# Garden started



## riderdan (Jan 2, 2014)

I'm pretty excited to have started on the "garden" part of our garden railroad. Once I get this all sorted, I'll be able to lay track 

First step: outline the terrace (at 20 x 70 feet, it's not really a "raised bed" in any real sense) These are landscape timbers I got at Menards. Eventually the "wall" will be three timbers high.










Doesn't look like much 

Then I had a couple tons of topsoil dumped in my driveway. Hopefully having the railroad raised will both separate it from the yard (in the kids minds) where it's OK to dig and stomp and run, and add interest to our flat-as-a-pancake Kansas yard










By the afternoon, I'd put down landscape fabric (which my wife pinned down so that today's 30mph winds don't carry it off) and moved about 30 wheelbarrow loads of dirt. This morning my body is reminding me that I'm not 20 any more  Hopefully after church this morning I'll be up for moving the rest of the dirt around back and staking out all the landscape timbers.










I'm thinking that I should be able to get this all up by next weekend, as long as my back holds out. If I move a few loads of dirt each afternoon, and get another dumptruck full mid-week, maybe next Saturday I'll be ready to lay track. Even if I don't get to that step next week, it's exciting to finally be "on my way"


----------



## dieseldude (Apr 21, 2009)

Great start! Just a thought- The dirt is going to settle and that might effect your track and ballast over the next season or two. I've found that using a tamper and some water to compact the dirt around the roadbed can save a lot of re-ballasting time in the long run. Looking forward to seeing your progress. Good luck!


-Kevin.


----------



## BigRedOne (Dec 13, 2012)

Neat! Always exciting to get underway with a project.


----------



## pete (Jan 2, 2008)

▶ **What to do**:
[1] In the garden railroad thread, what are the dimensions of the terrace?
[2] State whether each statement agrees with the garden railroad thread, answering yes or no and quoting the words of the thread that decide it: (a) The landscape timbers came from Menards. (b) The wall is planned to be two timbers high. (c) One reply recommends compacting the dirt with a tamper and water.
[3] Carry on the garden railroad thread from the point where it stops.

▶ **Dataset content**:
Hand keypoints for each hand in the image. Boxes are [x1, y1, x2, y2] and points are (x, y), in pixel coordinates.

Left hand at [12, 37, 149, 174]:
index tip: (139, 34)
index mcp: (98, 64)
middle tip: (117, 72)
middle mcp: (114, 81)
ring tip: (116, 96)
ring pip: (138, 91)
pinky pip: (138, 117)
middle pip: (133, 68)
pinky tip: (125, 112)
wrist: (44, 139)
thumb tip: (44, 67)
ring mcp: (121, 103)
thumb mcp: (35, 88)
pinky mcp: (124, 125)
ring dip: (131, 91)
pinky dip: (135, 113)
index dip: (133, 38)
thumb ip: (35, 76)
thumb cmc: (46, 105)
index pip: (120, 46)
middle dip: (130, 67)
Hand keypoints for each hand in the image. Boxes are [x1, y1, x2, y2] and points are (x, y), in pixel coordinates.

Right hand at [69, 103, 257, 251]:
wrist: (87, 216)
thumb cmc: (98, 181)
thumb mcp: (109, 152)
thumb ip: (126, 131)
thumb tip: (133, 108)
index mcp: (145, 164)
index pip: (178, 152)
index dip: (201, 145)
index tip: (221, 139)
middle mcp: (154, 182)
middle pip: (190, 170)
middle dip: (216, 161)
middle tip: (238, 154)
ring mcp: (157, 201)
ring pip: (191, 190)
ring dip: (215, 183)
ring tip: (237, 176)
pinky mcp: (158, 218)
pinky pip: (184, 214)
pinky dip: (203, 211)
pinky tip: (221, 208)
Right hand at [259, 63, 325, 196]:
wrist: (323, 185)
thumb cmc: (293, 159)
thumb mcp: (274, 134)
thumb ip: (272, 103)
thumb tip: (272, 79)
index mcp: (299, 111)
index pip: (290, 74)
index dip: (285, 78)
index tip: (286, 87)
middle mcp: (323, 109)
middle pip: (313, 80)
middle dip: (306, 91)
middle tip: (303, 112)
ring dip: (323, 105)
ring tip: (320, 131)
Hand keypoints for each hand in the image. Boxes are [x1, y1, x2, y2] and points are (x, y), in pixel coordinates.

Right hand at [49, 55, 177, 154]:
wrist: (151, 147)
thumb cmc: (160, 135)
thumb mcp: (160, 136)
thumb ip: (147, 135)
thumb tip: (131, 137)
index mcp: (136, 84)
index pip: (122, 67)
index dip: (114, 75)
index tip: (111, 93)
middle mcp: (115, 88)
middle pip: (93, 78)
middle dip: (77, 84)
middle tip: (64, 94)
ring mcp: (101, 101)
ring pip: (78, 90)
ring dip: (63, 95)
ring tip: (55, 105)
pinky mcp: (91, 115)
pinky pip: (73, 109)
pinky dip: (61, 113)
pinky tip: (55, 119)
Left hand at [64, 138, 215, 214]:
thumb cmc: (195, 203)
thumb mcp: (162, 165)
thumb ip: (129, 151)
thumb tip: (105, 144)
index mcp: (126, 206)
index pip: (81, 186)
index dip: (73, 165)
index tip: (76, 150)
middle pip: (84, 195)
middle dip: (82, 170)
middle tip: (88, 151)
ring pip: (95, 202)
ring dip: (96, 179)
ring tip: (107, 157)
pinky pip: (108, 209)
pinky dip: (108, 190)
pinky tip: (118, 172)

▶ **Answers per task**:
[1] 20 x 70 feet.

[2]
(a) Yes: "These are landscape timbers I got at Menards."
(b) No: "Eventually the "wall" will be three timbers high."
(c) Yes: "using a tamper and some water to compact the dirt around the roadbed"

[3]
Kevin is wright about tamping the dirt down it will help compact the dirt and let you know if you need more dirt. it looks like you put the weed block down over your yard. You may also want to put it down over the dirt that you are adding that way you will be able to stop some of the weeds that will take root in the new dirt that you are putting down. You can add your plants after you get your track down. Just cut the weed cloth where ever you want to add your plants cut an x where you want to add your plants. After you add your track and add ballest that will hide some of the weed cloth and then add your buildings or mark where you think you will put your buildings that will also hide the weed cloth and next you can add your plants and maybe put down some peagravel . As you start adding things you will see the weed cloth disappear. These are just suggestions it,s your layout do what you and the wife like. Good luck and have fun. Pete


----------



## Blk69 (Dec 6, 2009)

Riderdan, just a quick reminder, you shouldn't put your tracks directly on the new dirt, you need a 4 to 6" deep trench of gravel (screenings) to support your track. Hate for you to send a lot of time leveling everything out only to have to dig a the trench and relevel the grades.


----------



## Totalwrecker (Feb 26, 2009)

Line your trench with weed barrier, it becomes ballast barrier.
You'll be surprised how much rocks move, mine wander off!
John


----------



## riderdan (Jan 2, 2014)

Just a little more progress (Kansas weather has not been cooperating  )

I finished the terrace and filled it with topsoil. I moved this all by hand: three dump trucks full, one wheelbarrow load at a time. Wet it down (my kids asked if I was making the world's largest mud pie) and tamped it several times over the course of a week. It's mostly leveled, except for a stretch along the back that I need to add another cubic yard or so of dirt to.










Now I'm at the point of laying out the track--the station/rail yard siding is in the foreground. I need to place a lot of it to figure out where to trench for gravel, then I'll be ready to actually set out the track in a more permanent fashion. I have the ballast and track all ready to go--just the trenching step is left. I hope to get to it in the afternoons this week (if the uncooperative weather changes)

This seems to be taking forever--I want to run trains


----------



## MikeMcL (Apr 25, 2013)

Good start, good advice above.

Onward!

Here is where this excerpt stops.